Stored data
--- --- ---

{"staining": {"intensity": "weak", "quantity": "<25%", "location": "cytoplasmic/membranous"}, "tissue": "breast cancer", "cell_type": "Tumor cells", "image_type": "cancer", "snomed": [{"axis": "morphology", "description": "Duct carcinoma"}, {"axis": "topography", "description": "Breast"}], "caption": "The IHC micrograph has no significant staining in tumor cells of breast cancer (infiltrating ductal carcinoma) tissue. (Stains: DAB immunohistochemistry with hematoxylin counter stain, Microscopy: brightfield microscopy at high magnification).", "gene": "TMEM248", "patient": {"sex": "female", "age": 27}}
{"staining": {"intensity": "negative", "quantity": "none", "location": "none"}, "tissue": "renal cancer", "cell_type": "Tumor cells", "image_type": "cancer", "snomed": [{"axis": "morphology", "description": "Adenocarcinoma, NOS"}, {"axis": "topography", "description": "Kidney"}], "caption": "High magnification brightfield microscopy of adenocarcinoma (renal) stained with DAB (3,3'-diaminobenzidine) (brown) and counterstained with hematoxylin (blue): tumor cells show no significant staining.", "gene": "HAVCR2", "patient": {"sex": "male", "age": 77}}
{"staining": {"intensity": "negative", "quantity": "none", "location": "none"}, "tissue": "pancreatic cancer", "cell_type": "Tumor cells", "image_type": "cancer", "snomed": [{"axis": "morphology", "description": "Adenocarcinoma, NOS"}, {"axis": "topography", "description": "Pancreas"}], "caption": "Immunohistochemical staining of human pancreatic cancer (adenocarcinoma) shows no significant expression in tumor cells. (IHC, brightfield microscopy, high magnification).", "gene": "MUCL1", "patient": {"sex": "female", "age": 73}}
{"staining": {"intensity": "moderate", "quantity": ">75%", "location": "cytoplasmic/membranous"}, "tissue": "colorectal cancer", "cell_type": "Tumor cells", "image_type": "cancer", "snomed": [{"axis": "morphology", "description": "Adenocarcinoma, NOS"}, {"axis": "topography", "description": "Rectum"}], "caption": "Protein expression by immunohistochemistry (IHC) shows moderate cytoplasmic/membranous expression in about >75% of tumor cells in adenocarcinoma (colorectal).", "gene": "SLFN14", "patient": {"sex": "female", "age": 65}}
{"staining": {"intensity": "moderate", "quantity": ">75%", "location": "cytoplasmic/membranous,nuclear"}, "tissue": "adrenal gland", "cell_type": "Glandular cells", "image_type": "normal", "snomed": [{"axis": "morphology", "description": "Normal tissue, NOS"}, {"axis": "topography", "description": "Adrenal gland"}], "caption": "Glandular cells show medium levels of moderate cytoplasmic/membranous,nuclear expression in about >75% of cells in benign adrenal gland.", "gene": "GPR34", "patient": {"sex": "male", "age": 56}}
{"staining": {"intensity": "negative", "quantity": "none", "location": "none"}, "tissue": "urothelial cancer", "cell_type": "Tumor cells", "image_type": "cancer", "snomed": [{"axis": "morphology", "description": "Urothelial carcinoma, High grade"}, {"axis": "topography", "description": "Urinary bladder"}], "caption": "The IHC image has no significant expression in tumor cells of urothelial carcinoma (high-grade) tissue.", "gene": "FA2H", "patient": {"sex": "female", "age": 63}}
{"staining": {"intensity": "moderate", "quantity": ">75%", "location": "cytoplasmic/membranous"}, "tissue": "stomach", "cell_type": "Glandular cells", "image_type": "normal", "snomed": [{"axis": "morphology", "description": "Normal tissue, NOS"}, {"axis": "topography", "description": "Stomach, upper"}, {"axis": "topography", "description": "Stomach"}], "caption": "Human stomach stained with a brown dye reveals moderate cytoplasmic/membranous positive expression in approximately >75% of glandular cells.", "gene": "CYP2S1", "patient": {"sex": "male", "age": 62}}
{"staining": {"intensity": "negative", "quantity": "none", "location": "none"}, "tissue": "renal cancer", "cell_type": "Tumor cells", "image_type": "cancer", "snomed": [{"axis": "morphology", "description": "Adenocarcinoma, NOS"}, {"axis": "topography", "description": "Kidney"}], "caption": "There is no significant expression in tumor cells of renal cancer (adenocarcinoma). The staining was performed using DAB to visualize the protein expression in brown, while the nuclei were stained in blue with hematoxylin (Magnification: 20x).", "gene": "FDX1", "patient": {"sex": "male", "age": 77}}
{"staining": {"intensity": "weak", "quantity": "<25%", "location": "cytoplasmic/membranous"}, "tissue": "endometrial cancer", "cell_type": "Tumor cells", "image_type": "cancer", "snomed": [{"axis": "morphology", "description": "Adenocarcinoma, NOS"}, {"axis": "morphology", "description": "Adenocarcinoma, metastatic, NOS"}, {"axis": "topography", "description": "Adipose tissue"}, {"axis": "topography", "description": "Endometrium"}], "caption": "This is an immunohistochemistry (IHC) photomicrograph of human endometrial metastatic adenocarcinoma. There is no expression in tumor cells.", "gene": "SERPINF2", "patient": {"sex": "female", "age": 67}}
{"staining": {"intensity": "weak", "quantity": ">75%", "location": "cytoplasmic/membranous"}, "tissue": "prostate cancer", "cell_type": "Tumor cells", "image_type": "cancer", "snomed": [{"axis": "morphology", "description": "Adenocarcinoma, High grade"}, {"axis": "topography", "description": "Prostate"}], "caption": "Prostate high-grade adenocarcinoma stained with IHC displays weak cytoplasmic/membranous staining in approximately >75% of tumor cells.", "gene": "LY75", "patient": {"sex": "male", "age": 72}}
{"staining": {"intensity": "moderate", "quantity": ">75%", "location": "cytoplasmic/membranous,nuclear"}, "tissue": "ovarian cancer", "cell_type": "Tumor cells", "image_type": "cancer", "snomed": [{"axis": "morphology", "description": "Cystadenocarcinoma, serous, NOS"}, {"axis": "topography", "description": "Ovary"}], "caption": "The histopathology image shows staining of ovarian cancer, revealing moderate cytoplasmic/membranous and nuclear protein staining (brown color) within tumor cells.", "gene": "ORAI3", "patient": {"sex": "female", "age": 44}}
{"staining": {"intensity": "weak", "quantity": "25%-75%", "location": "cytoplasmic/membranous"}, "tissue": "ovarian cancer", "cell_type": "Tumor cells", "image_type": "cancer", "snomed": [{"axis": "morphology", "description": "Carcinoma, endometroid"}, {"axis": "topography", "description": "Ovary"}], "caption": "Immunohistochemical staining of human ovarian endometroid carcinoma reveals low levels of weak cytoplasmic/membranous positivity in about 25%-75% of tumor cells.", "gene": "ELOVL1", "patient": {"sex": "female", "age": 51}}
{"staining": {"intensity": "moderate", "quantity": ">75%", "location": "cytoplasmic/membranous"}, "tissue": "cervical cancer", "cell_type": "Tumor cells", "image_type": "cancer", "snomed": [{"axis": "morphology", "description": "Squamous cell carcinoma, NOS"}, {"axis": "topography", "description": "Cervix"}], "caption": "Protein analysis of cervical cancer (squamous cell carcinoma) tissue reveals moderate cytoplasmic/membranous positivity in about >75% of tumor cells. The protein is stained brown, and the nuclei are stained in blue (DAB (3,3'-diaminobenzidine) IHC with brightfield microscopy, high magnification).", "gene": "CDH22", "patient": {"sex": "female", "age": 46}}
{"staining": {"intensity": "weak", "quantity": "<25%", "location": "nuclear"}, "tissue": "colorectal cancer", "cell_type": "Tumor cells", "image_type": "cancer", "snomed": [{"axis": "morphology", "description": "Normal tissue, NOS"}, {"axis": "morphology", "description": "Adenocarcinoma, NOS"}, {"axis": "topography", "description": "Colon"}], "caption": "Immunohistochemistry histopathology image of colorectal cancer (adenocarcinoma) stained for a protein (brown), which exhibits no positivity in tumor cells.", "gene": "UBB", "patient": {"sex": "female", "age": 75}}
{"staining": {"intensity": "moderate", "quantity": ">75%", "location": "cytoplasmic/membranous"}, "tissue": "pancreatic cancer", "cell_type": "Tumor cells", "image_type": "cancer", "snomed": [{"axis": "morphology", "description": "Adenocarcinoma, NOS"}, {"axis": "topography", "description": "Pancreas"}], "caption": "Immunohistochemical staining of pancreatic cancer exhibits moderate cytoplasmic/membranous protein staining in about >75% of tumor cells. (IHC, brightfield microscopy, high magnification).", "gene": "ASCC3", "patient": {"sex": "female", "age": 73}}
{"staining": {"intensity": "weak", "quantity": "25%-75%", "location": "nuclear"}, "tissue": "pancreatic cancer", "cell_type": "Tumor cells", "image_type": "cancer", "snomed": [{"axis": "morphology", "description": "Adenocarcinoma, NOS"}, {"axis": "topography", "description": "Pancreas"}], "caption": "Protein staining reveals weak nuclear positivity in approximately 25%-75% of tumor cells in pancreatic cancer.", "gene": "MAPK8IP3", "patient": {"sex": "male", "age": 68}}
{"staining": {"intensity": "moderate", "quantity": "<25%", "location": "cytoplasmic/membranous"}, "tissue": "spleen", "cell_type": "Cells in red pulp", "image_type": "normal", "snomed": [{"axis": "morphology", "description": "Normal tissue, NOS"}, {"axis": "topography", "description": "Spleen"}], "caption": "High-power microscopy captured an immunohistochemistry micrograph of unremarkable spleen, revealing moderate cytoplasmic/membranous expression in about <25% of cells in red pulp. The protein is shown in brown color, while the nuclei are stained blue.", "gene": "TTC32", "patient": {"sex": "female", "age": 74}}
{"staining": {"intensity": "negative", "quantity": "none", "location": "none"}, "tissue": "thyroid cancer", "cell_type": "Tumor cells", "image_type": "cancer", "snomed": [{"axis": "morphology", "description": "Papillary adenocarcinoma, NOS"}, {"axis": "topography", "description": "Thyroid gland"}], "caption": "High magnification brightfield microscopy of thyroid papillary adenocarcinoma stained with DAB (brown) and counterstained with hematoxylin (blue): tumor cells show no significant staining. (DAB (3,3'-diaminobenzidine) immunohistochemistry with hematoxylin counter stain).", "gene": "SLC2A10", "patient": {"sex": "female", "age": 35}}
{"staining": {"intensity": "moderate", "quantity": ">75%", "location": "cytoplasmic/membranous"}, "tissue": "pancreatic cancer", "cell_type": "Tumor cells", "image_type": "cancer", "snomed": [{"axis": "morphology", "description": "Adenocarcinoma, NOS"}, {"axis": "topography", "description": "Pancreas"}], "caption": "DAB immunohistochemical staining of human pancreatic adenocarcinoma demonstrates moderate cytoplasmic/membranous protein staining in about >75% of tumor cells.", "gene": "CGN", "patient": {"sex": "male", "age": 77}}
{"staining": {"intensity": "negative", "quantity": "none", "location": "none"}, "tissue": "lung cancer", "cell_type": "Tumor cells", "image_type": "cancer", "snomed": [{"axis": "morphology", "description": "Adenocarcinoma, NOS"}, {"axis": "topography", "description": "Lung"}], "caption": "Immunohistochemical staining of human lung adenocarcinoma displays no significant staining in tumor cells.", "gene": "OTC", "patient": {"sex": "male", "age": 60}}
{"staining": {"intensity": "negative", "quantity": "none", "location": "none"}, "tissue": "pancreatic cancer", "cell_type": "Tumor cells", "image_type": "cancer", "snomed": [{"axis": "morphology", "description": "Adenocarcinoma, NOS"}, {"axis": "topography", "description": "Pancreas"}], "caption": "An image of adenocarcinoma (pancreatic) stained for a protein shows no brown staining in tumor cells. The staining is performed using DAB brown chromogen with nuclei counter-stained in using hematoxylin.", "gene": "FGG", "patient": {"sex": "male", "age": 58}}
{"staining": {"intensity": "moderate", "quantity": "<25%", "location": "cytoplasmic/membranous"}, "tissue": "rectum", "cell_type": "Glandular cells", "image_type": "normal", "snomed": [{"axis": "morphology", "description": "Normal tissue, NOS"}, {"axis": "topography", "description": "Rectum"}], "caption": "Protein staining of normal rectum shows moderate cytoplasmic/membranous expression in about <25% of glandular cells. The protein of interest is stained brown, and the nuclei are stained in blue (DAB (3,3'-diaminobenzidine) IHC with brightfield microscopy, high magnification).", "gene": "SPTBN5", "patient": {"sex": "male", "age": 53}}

--- --- ---

→ **Task to carry out**
All that is wanted is an exact copy of the lines above from the one with "analysis of cervical" through the one with "staining of pancreatic", with both ends included.

→ **Your solution**
{"staining": {"intensity": "moderate", "quantity": ">75%", "location": "cytoplasmic/membranous"}, "tissue": "cervical cancer", "cell_type": "Tumor cells", "image_type": "cancer", "snomed": [{"axis": "morphology", "description": "Squamous cell carcinoma, NOS"}, {"axis": "topography", "description": "Cervix"}], "caption": "Protein analysis of cervical cancer (squamous cell carcinoma) tissue reveals moderate cytoplasmic/membranous positivity in about >75% of tumor cells. The protein is stained brown, and the nuclei are stained in blue (DAB (3,3'-diaminobenzidine) IHC with brightfield microscopy, high magnification).", "gene": "CDH22", "patient": {"sex": "female", "age": 46}}
{"staining": {"intensity": "weak", "quantity": "<25%", "location": "nuclear"}, "tissue": "colorectal cancer", "cell_type": "Tumor cells", "image_type": "cancer", "snomed": [{"axis": "morphology", "description": "Normal tissue, NOS"}, {"axis": "morphology", "description": "Adenocarcinoma, NOS"}, {"axis": "topography", "description": "Colon"}], "caption": "Immunohistochemistry histopathology image of colorectal cancer (adenocarcinoma) stained for a protein (brown), which exhibits no positivity in tumor cells.", "gene": "UBB", "patient": {"sex": "female", "age": 75}}
{"staining": {"intensity": "moderate", "quantity": ">75%", "location": "cytoplasmic/membranous"}, "tissue": "pancreatic cancer", "cell_type": "Tumor cells", "image_type": "cancer", "snomed": [{"axis": "morphology", "description": "Adenocarcinoma, NOS"}, {"axis": "topography", "description": "Pancreas"}], "caption": "Immunohistochemical staining of pancreatic cancer exhibits moderate cytoplasmic/membranous protein staining in about >75% of tumor cells. (IHC, brightfield microscopy, high magnification).", "gene": "ASCC3", "patient": {"sex": "female", "age": 73}}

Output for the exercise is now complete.